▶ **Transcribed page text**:
--- START ---

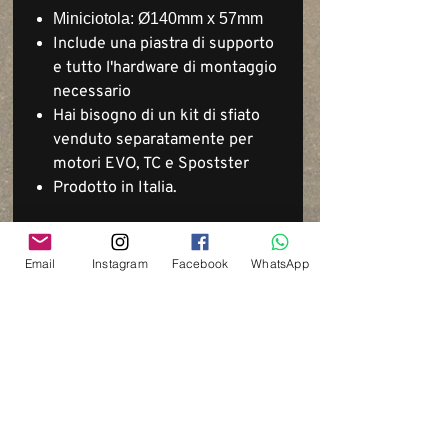
Miniciotola: Ø140mm x 57mm
Include una piastra di supporto
e tutto l'hardware di montaggio
necessario
Hai bisogno di un kit di sfiato
venduto separatamente per
motori EVO, TC e Spostster
Prodotto in Italia.
Email
Instagram
Facebook
WhatsApp
Via del Cardo, 26
Bologna - Italia
P.IVA:
03833871209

--- END ---

▶ **Task details**: Lay out every line of the material above as a numbered list, omitting any blank lines. Leave the pictures out of the answer.

▶ **Task answer**:
1. Miniciotola: Ø140mm x 57mm
2. Include una piastra di supporto
3. e tutto l'hardware di montaggio
4. necessario
5. Hai bisogno di un kit di sfiato
6. venduto separatamente per
7. motori EVO, TC e Spostster
8. Prodotto in Italia.
9. Email
10. Instagram
11. Facebook
12. WhatsApp
13. Via del Cardo, 26
14. Bologna - Italia
15. P.IVA:
16. 03833871209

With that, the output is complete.